Which lines of the data include the string "back"? List them all.

People photos with keypoints
- - - - -

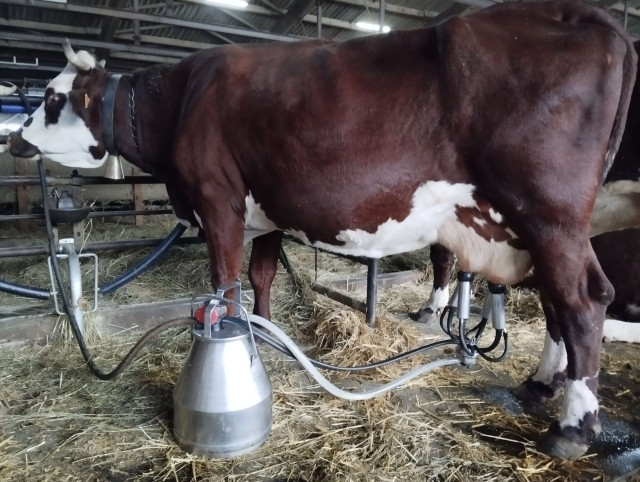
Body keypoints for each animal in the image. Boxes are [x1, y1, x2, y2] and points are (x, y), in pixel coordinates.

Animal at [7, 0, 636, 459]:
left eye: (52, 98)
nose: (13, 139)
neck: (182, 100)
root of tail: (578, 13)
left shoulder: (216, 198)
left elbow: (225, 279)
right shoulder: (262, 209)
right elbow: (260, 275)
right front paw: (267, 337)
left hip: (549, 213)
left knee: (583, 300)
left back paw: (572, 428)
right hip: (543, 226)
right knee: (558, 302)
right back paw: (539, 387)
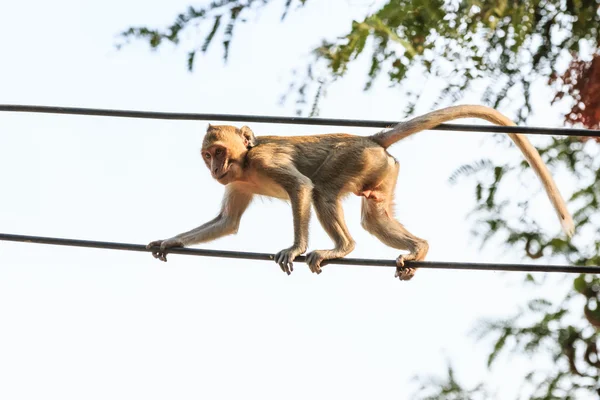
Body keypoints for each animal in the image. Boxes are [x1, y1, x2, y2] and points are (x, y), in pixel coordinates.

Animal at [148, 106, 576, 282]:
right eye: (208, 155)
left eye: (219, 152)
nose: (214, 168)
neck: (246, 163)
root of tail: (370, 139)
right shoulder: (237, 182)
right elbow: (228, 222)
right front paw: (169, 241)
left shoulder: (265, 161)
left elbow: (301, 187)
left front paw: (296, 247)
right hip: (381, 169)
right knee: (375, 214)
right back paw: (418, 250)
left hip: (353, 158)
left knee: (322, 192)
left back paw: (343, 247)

- - - - -

- **RESULT OF THIS TASK**:
left back paw: (572, 428)
right back paw: (539, 387)
right back paw: (418, 250)
left back paw: (343, 247)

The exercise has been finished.